- Born: 27 February 1917 Sydney, New South Wales, Australia
- Died: 9 December 2012 (aged 95)
- Education: University of Sydney
- Writing career
- Notable work: Life with the Middletons
- Notable awards: Walkley Award (1966)

= Ailsa Craig (journalist) =

Australian journalist and writer

Ailsa Craig (27 February 1917 – 9 December 2012) was an Australian journalist and writer.

==Biography==
Craig was born in Sydney on 27 February 1917. Her publican father died when she was two. She was educated at the University of Sydney, graduating with first-class honours which led to her employment at the university as a demonstrator in zoology.
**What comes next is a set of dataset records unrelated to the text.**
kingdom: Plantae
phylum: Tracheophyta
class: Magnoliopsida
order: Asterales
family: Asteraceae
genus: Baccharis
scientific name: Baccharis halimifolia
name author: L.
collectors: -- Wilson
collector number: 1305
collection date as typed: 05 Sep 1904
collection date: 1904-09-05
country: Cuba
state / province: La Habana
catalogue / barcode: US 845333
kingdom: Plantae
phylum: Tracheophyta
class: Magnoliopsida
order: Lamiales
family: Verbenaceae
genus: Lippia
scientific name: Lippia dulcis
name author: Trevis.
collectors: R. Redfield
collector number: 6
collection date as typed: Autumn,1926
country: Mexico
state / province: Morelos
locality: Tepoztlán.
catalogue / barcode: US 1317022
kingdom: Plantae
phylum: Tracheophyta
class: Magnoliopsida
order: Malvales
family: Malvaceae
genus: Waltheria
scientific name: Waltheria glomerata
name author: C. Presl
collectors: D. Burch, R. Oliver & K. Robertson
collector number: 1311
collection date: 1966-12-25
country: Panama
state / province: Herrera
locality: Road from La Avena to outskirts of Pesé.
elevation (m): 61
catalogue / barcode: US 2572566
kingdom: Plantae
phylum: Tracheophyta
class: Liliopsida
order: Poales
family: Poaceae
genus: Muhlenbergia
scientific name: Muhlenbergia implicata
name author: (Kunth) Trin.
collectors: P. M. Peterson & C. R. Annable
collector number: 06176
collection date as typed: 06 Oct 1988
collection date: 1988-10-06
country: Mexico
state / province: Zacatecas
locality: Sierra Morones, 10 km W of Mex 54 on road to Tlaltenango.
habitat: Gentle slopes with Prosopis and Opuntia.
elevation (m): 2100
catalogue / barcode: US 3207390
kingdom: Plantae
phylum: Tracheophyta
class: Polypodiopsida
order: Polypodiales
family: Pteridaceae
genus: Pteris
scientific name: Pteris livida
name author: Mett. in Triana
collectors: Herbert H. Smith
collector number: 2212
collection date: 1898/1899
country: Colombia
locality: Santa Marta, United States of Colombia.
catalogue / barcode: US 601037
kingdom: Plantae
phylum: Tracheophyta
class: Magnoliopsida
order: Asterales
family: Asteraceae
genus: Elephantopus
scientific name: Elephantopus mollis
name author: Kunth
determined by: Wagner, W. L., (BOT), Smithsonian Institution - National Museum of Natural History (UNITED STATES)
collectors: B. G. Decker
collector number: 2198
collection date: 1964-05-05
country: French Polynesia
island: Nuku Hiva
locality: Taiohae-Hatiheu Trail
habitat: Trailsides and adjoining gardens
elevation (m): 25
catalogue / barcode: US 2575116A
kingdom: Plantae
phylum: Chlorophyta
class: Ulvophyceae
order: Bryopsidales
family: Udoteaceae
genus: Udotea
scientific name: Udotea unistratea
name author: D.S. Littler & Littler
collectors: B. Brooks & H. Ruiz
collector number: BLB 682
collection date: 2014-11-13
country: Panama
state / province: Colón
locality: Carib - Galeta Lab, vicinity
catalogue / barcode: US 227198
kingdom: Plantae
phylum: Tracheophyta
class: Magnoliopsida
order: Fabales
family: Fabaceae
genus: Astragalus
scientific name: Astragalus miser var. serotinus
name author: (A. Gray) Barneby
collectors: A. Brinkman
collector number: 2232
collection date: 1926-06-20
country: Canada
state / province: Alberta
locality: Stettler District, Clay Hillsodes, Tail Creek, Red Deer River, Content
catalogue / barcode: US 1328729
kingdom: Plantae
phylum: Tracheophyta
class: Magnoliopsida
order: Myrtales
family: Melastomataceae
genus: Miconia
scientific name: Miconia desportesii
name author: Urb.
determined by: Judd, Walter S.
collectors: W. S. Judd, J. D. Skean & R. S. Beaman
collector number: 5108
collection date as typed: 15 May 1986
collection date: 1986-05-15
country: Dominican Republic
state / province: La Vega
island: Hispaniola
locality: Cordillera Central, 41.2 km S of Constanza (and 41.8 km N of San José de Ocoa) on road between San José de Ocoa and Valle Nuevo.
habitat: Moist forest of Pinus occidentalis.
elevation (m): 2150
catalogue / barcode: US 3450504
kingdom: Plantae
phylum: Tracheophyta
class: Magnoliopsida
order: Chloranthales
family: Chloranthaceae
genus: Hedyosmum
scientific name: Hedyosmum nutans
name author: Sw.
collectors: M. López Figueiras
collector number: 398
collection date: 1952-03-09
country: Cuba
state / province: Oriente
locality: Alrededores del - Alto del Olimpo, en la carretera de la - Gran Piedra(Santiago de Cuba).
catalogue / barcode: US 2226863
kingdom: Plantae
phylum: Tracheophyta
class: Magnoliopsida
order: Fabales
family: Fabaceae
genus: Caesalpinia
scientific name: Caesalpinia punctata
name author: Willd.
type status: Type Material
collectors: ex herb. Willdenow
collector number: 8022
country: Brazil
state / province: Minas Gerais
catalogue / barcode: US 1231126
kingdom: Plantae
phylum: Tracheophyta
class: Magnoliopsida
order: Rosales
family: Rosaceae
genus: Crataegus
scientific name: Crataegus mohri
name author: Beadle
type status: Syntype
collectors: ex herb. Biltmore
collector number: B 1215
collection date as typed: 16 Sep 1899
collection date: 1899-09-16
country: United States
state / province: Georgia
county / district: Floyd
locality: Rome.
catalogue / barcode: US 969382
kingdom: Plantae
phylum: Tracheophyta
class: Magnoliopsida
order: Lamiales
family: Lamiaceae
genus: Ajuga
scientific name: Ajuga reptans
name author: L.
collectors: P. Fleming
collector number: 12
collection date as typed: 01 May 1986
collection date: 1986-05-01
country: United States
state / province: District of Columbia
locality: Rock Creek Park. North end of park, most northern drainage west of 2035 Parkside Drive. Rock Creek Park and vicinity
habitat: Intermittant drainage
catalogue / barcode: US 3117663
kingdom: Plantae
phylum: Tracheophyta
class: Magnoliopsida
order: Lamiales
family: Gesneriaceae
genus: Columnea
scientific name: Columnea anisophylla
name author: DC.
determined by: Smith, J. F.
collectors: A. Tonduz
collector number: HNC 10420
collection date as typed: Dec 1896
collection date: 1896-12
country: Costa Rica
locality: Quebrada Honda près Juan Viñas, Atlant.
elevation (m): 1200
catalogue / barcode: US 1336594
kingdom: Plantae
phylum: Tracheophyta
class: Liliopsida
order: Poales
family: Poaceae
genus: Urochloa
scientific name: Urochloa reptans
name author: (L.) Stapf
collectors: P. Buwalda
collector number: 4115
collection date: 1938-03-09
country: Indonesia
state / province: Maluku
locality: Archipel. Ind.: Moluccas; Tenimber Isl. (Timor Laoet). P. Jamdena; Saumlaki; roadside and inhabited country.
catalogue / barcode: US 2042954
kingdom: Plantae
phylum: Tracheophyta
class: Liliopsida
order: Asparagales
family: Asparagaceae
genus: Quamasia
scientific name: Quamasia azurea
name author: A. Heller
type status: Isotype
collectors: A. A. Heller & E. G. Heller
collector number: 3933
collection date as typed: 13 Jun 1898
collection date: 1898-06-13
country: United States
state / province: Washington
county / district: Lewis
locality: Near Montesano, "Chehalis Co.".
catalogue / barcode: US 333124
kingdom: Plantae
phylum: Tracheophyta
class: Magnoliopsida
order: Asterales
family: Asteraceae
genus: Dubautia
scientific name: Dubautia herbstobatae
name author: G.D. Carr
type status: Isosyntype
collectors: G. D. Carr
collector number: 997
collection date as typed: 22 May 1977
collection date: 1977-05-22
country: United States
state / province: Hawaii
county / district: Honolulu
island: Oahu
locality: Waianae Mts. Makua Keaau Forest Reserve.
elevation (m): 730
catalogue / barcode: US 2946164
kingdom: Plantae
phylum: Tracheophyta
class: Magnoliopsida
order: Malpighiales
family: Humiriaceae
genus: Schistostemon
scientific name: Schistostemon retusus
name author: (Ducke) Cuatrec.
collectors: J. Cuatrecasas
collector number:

The rights to her novel, If Blood Should Stain the Wattle, were bought for £150 by The Sydney Morning Herald. Described as "told with quiet, but compelling power in the manner of Daphne du Maurier", it was serialised by that paper in April 1947. Following its publication as a book in 1947, it was later serialised on ABC Radio. She then wrote a radio serial, The Intruder, for 2UW.

She became a cadet journalist with The Australian Women's Weekly, then moved to The Sydney Morning Herald and was their London correspondent from 1954 to 1957 and is "believed to be the first woman to hold the position".

Back in Australia, in 1957, she joined Woman's Day where she worked until 1976, in a number of roles including news editor and feature writer. In the latter role, she won a Walkley Award for Best Magazine Feature Story (Non-Fiction) in 1966.

Her 1974 book, Australia Album, was published as a tribute to Lillian Roxon. She edited the compilation of photographs and wrote stories associated with them.

== Works ==

- If Blood Should Stain the Wattle, 1947 novel
- Australia Album: The Past in Pictures, 1974

== Death ==
Craig died on 9 December 2012, survived by her daughter and two sons and their families.